Officers were issued gold thread belts and ceremonial daggers, and their caps grew in size, with a larger flat crown and prominent metal badge with a red star set in golden ears of corn. The design remained unchanged to the last days of the Soviet armed forces and the emergence of new symbols of the modern Russian army.

Recruits, 1967. Source: Dubinskiy / RIA Novosti

 The field and casual officer’s uniform stayed much the same, with an improved version of the long-cut jacket. This item had the advantage that it could be worn for shooting in hot weather with just a shirt and khaki tie underneath. After the war, officers were more inclined to return to pre-revolutionary traditions featuring gold-embroidered uniform elements, which looked elegant and emphasized the officer's dignity. Then came the armed intervention in Hungary in 1956, when buttons and epaulettes reverted to khaki once again, for the same reason as on the previous occasion in WWII: The distant glimmers of gold trimming made fruitful targets for enemy snipers.

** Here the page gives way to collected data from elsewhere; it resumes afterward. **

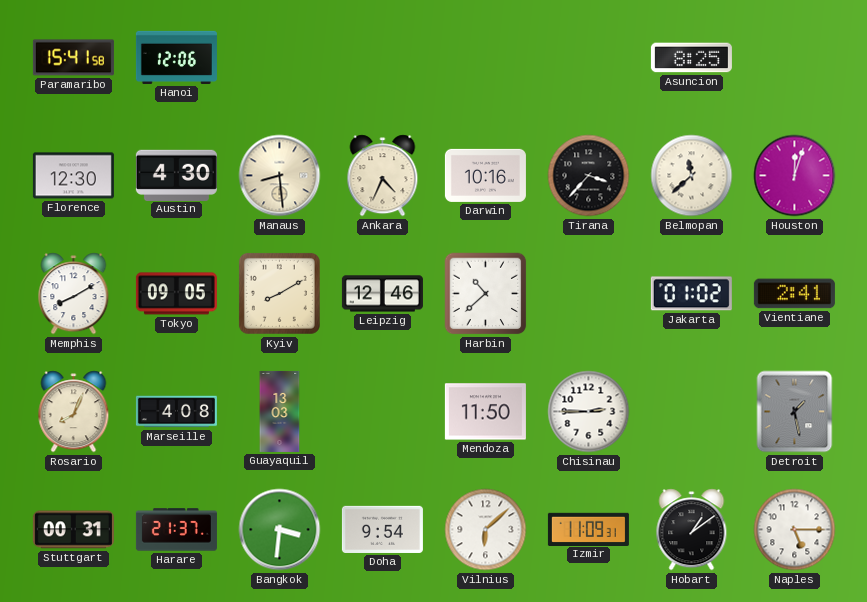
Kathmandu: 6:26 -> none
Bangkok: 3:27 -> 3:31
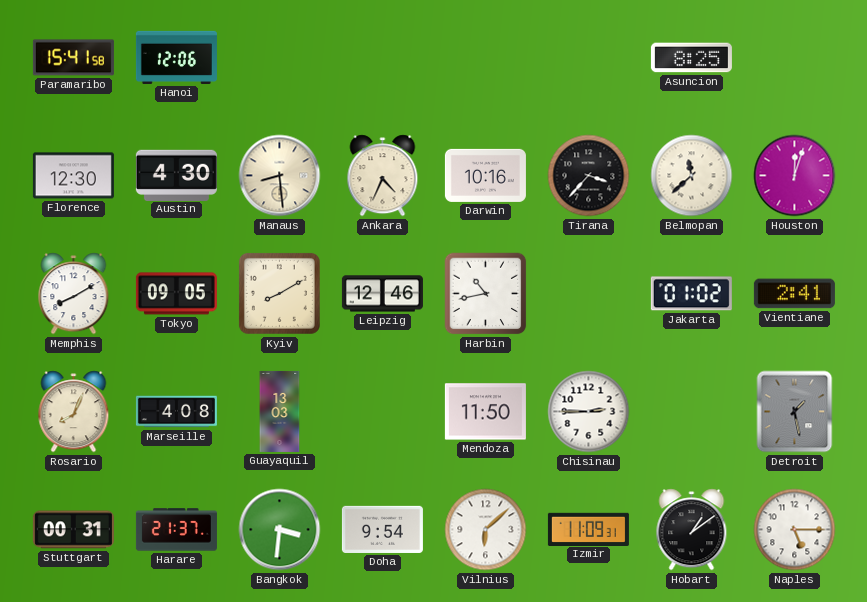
Harbin: 10:38 -> 10:43
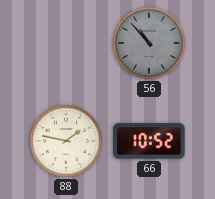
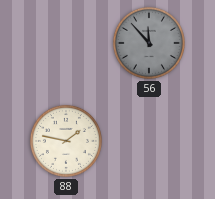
56: 10:53 -> 11:53
66: 10:52 -> none
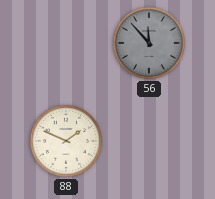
88: 1:47 -> 1:49
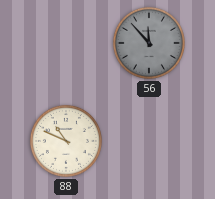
88: 1:49 -> 10:49
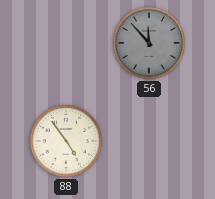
88: 10:49 -> 4:54
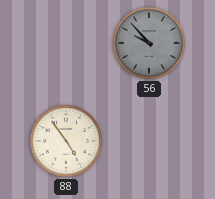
56: 11:53 -> 9:53
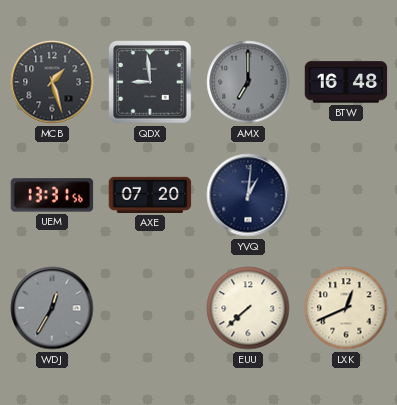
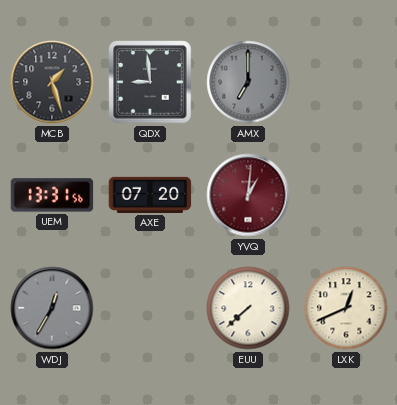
BTW: 16:48 -> none
YVQ dial: navy -> burgundy
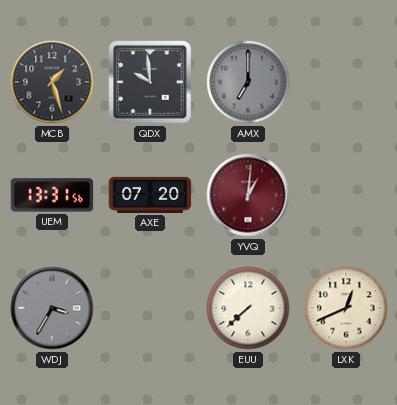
QDX: 8:59 -> 9:59
WDJ: 12:35 -> 3:35
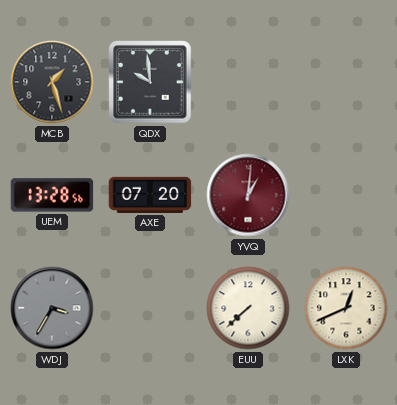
AMX: 7:00 -> none
UEM: 13:31 -> 13:28
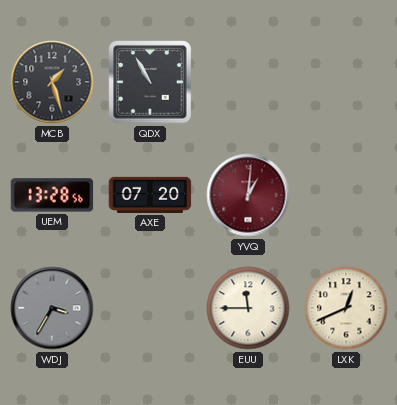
QDX: 9:59 -> 10:55
EUU: 7:38 -> 11:45
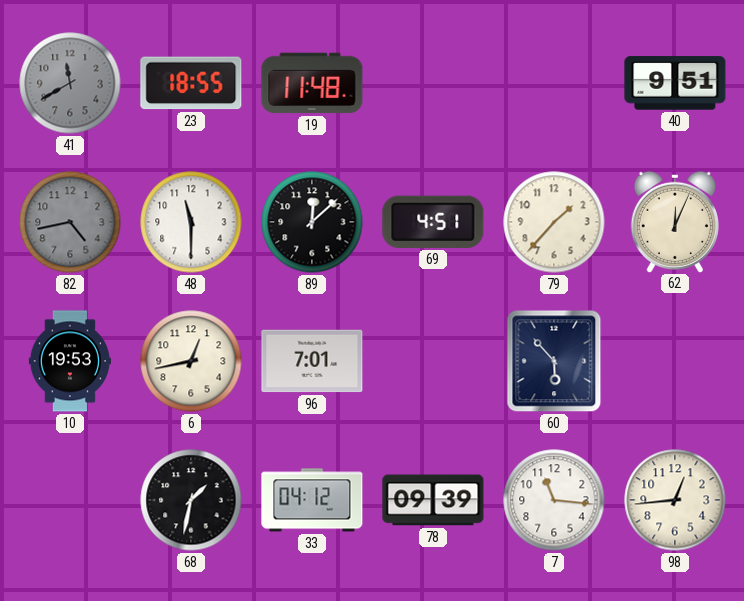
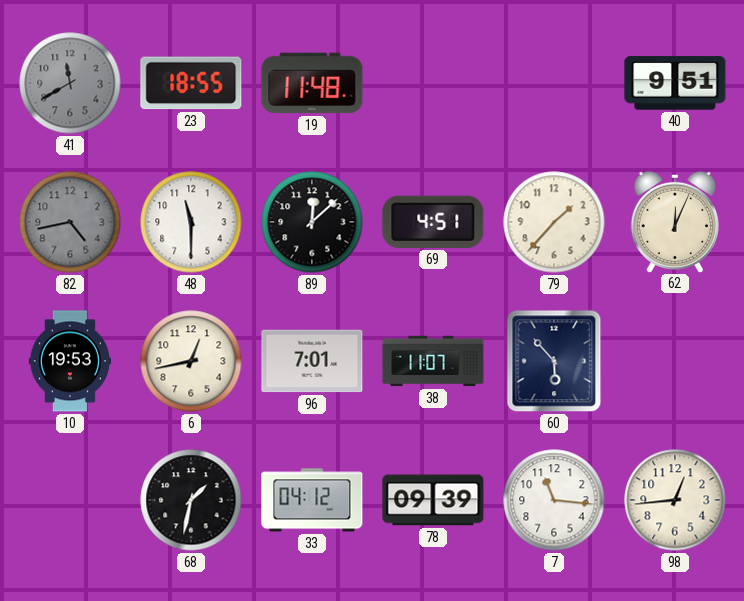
38: none -> 11:07
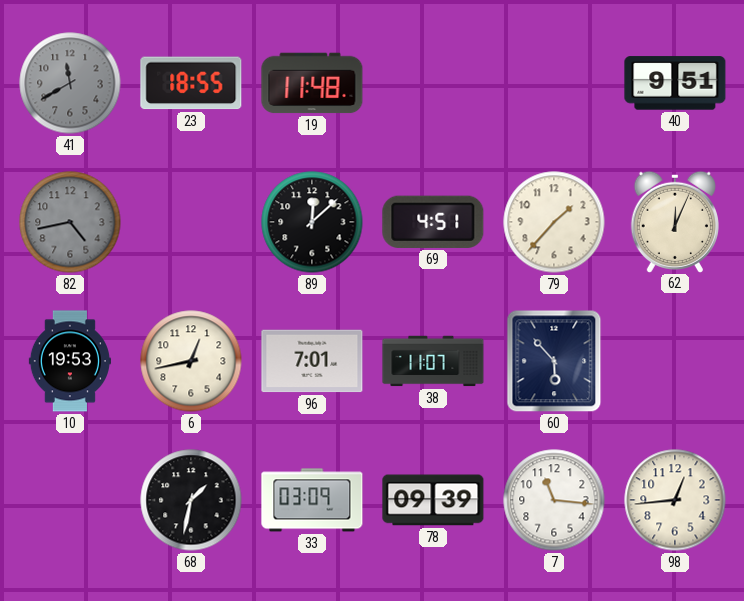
48: 11:30 -> none
33: 04:12 -> 03:09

Overall, the Soviet soldier still looked the same as he did in World War II, until the last major overhaul in 1969, when the soldier's shirt was finally retired, having served well since tsarist times.

Its prohibitive deficiency in modern warfare, however, was that it had to be put on and removed over the head, which created health hazards in conditions of possible radioactive contamination. Troops started cutting their shirts down the center and they quickly turned to rags. Out went the shirt and in came the jacket blouse with buttons. But the forage cap, a constant symbol of the Red Army during the Second World War, was retained, as were the standard issue tarpaulin boots.

The Karpaty military drills, 1977. Source: ITAR-TASS

 The uniform was made from cotton or wool blend fabrics, which suited the climatic conditions in the Soviet Union. A special lightweight uniform was developed for troops serving in the hot regions of Central Asia, including the distinctive rimmed panama hat instead of a cap, and shoes instead of boots.

In 1969, airborne infantry units got the first telnyashka light cotton top with its distinctive horizontal blue and white stripes. Worn under a short jacket and with pants tucked into ankle boots, and with a beret, this outfit survived the demise of the Soviet Army and is worn largely unchanged by soldiers in the modern Russian Army.